One unusual thing about Grass Festival was its, so to speak, Peter Pan quality. The theme of the festival was 'elementary school', and because this was its second year, it was officially called something like 'Grass Festival 2nd Grade'. They stamped on your arm a cherry blossom sign, the sort that a Taiwanese teacher might stamp on a well-written essay or error-free math quiz. And, I didn't see this myself, but between sets on the grass field, the organizers apparently had the audience do calisthenics or other types of school yard activities. Part of the reason for all this was because, well, the festival took place at a grammar school, but I wondered whether there was also nostalgia about childhood at work there, and if so, whether that was a big thing in Taiwan, or at least among the generations that went to this festival.

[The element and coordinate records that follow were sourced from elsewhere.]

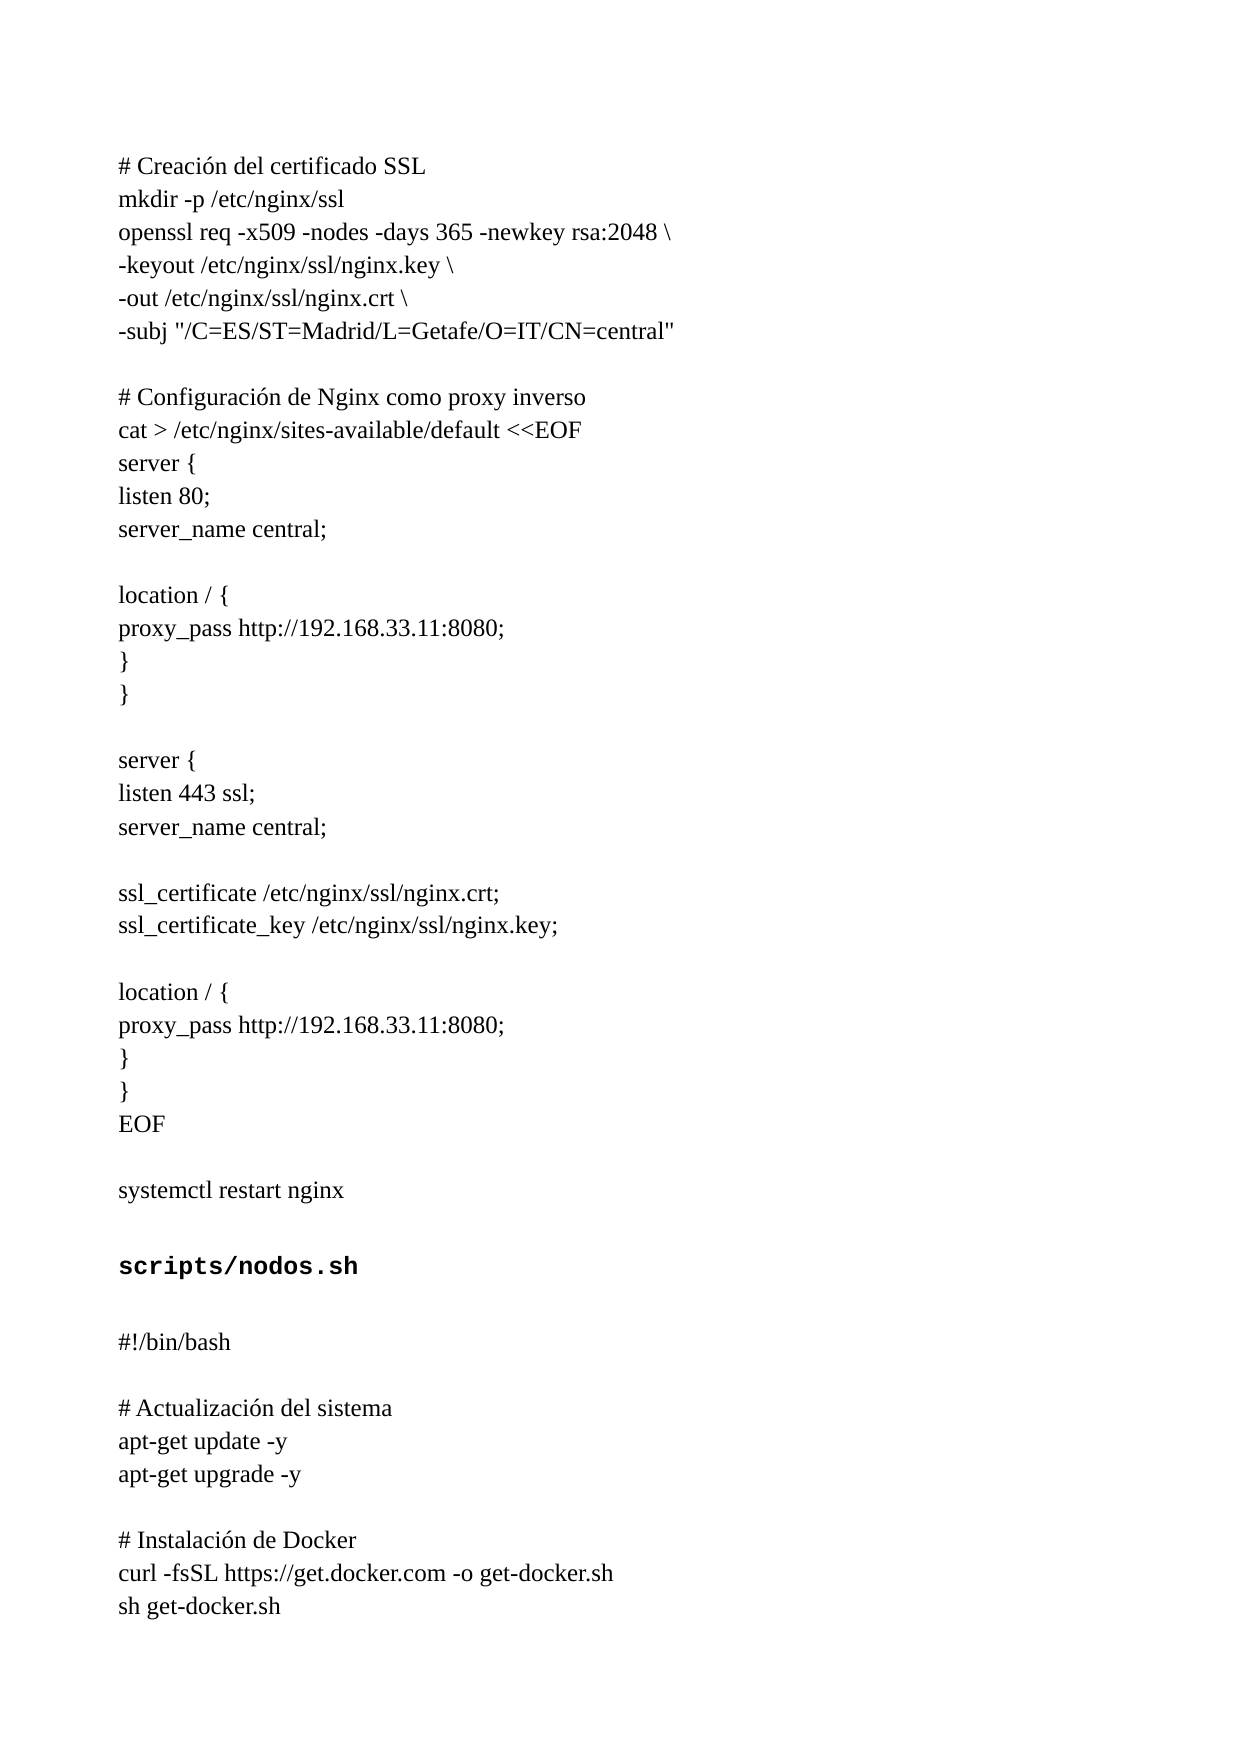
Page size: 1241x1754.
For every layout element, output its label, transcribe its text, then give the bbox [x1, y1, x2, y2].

subtitle scripts/nodos.sh [118, 1253, 1122, 1282]
text location / { [118, 977, 1122, 1005]
text ssl_certificate_key /etc/nginx/ssl/nginx.key; [118, 911, 1122, 939]
text } [118, 1076, 1122, 1104]
text server_name central; [118, 812, 1122, 840]
text } [118, 1043, 1122, 1071]
text -out /etc/nginx/ssl/nginx.crt \ [118, 283, 1122, 312]
text proxy_pass http://192.168.33.11:8080; [118, 1010, 1122, 1038]
text #!/bin/bash [118, 1327, 1122, 1356]
text listen 443 ssl; [118, 778, 1122, 807]
text apt-get upgrade -y [118, 1459, 1122, 1488]
text listen 80; [118, 481, 1122, 510]
text mkdir -p /etc/nginx/ssl [118, 184, 1122, 213]
text openssl req -x509 -nodes -days 365 -newkey rsa:2048 \ [118, 217, 1122, 246]
text } [118, 679, 1122, 708]
text # Actualización del sistema [118, 1393, 1122, 1422]
text location / { [118, 580, 1122, 609]
text curl -fsSL https://get.docker.com -o get-docker.sh [118, 1558, 1122, 1587]
text # Instalación de Docker [118, 1525, 1122, 1554]
text server_name central; [118, 514, 1122, 543]
text systemctl restart nginx [118, 1175, 1122, 1203]
text -subj "/C=ES/ST=Madrid/L=Getafe/O=IT/CN=central" [118, 316, 1122, 345]
text apt-get update -y [118, 1426, 1122, 1455]
text # Configuración de Nginx como proxy inverso [118, 382, 1122, 411]
text proxy_pass http://192.168.33.11:8080; [118, 613, 1122, 642]
text server { [118, 448, 1122, 477]
text } [118, 646, 1122, 675]
text server { [118, 746, 1122, 774]
text -keyout /etc/nginx/ssl/nginx.key \ [118, 250, 1122, 279]
text cat > /etc/nginx/sites-available/default <<EOF [118, 415, 1122, 444]
text # Creación del certificado SSL [118, 151, 1122, 180]
text sh get-docker.sh [118, 1591, 1122, 1620]
text ssl_certificate /etc/nginx/ssl/nginx.crt; [118, 878, 1122, 906]
text EOF [118, 1109, 1122, 1137]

About 4PM it started to cool down, so that the umbrellas to avoid the sun could be put away, and the beach stage became comfortable, and then pleasant. Around then Marikov, a guitar group from Japan, played their 'urban folk'. Yuyake Lamp performed at 7PM, just as it was turning dark. By coincidence, fireworks went off above the stage just as they started, and because vocalist Yunn hopped around so much, almost losing her breath and becoming drenched in sweat, someone brought up to the stage tropical juice drinks for her and the two other players. It was a great show, one that I hoped created a few new fans of the band in Taiwan. Yunn said it was one of the best shows she'd done, and that she would remind herself of it to feel better if she ever became dejected about something.
Nylas, an interesting electronica trio consisting of a western guy and a Taiwanese guy and girl, played after Yuyake Lamp. I could only watch them part time because I was also involved in Yuyake's post-gig festivities, but I liked what I saw of Nylas. (Though, and this isn't Nylas' fault, I always feel that computer-based or DJ-based music performances are limited by the fact that the performers have to stay at a table, looking down at their equipment rather than the fans. Maybe someone should invent a movable desk that hangs from your shoulders that lets you walk around on stage...)
We left at 9:30 to take the second-to-last train back to Taipei, but because the train came by only every hour or two and practically everyone lived in Taipei, the train going back was as crowded as a rush-hour commuter express. Even worse, there happened to be another festival taking place that night on the same train line but closer to Taipei, and the revelers from that festival got on, making the train jam-packed with sweaty, sunburned humanity. The railroad personnel had to stop many people from getting on to our train because it was already filled to capacity. Incredibly, though, those people left on the platform, now having to wait another hour or more in the humid evening heat for the next train (and was there any guarantee that they could get on that train either?), rather than rioting or even complaining, started waving at those already on the train, waving 'bye bye, bye bye', and those inside the train waved back too. It was a strangely moving closing scene of a long day.
(Thanks a lot, E.J., Powei, Jelly and Cathy and Jubow of Dolly's Pillbox, for your great hospitality in Taipei!)